- _Job_
Pull out each line in the entries below that contains the word "Base".

- _Extracted entries_
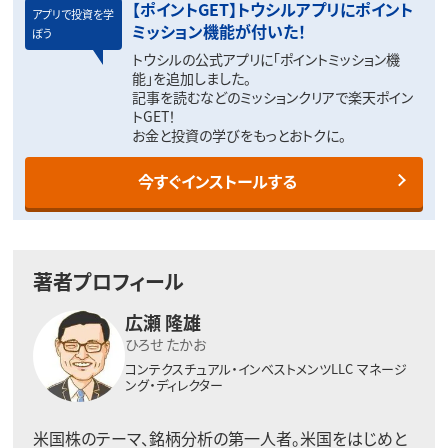
【ポイントGET】トウシルアプリにポイント
アプリで投資を学
ミッション機能が付いた！
ぼう
トウシルの公式アプリに「ポイントミッション機
能」を追加しました。
記事を読むなどのミッションクリアで楽天ポイン
トGET！
お金と投資の学びをもっとおトクに。
今すぐインストールする
著者プロフィール
広瀬 隆雄
ひろせ たかお
コンテクスチュアル・インベストメンツLLC
マネージ
ング・ディレクター
米国株のテーマ、銘柄分析の第一人者。
米国をはじめと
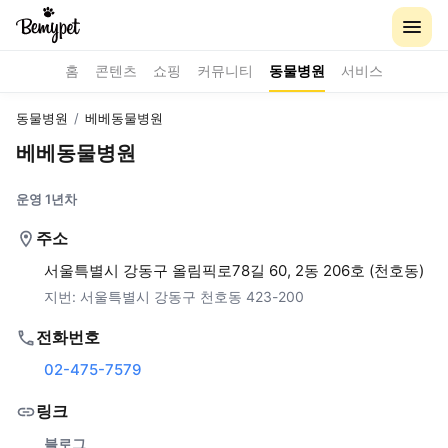
홈
콘텐츠
쇼핑
커뮤니티
동물병원
서비스
동물병원
/
베베동물병원
베베동물병원
운영 1년차
주소
서울특별시 강동구 올림픽로78길 60, 2동 206호 (천호동)
지번:
서울특별시 강동구 천호동 423-200
전화번호
02-475-7579
링크
블로그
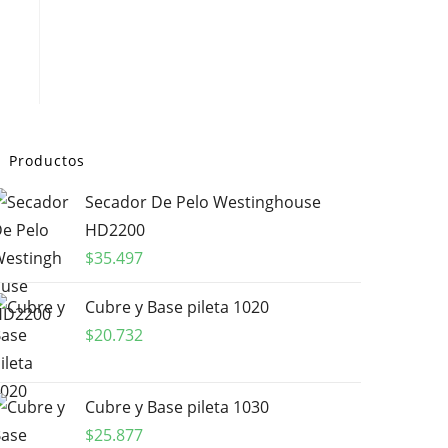
Productos
Secador De Pelo Westinghouse
HD2200
$
35.497
Cubre y Base pileta 1020
$
20.732
Cubre y Base pileta 1030
$
25.877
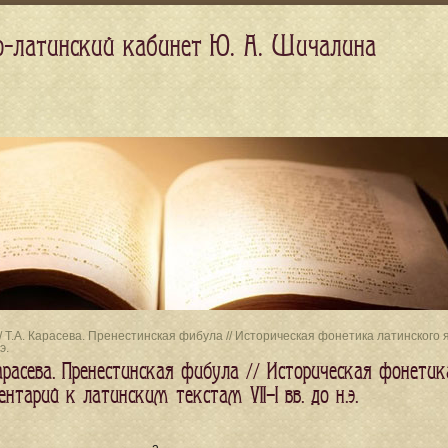
о-латинский кабинет Ю. А. Шичалина
/ Т.А. Карасева. Пренестинская фибула // Историческая фонетика латинского 
э.
Карасева. Пренестинская фибула // Историческая фонети
тарий к латинским текстам VII–I вв. до н.э.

- _The answer_
Cubre y Base pileta 1020
Cubre y Base pileta 1030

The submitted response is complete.